_Task description_.
Nothing but the lines from the start of the entries below through the line containing "Camera with focal" should appear in the answer, copied exactly and free of pictures.

Stored items from a collection:
------------------------------

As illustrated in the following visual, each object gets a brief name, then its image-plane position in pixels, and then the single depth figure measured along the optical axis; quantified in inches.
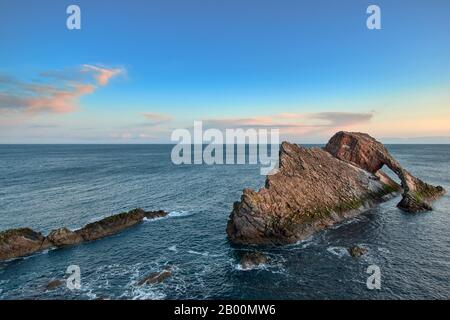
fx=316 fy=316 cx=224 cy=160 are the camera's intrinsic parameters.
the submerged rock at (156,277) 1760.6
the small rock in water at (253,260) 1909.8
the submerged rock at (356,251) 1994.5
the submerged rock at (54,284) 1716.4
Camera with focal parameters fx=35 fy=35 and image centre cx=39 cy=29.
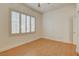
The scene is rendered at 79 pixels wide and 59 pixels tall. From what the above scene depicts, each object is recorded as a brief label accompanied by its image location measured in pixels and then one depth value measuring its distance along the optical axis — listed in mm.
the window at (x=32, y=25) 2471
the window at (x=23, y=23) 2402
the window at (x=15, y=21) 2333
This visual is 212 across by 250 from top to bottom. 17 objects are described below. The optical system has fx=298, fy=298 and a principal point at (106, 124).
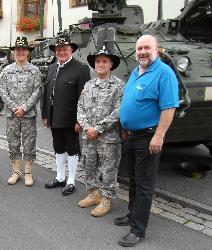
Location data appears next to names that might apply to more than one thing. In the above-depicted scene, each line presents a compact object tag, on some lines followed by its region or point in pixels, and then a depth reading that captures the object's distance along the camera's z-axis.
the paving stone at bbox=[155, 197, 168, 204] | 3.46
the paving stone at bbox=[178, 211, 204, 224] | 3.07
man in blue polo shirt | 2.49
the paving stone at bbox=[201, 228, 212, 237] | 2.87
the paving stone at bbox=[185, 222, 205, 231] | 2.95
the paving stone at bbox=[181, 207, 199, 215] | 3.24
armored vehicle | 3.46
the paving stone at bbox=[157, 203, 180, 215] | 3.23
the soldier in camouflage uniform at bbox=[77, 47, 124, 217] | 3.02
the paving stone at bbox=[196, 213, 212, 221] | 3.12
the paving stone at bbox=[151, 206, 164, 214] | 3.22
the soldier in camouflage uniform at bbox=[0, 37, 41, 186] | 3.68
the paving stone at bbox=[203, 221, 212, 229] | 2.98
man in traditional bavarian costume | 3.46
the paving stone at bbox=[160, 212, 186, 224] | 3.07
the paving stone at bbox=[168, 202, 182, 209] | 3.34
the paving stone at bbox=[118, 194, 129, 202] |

------------------------------

_Answer below_.
As illustrated in the following visual, each object gets a brief name, then its image-plane position in pixels, and then the single depth figure measured along the optical axis; quantified in inches.
fx=316 fy=316 cx=224 cy=160 are the camera's intrinsic parameters.
the submerged rock at (156,277) 1760.6
the small rock in water at (253,260) 1909.8
the submerged rock at (356,251) 1994.5
the submerged rock at (54,284) 1716.4
Camera with focal parameters fx=35 fy=35 and image centre cx=39 cy=29.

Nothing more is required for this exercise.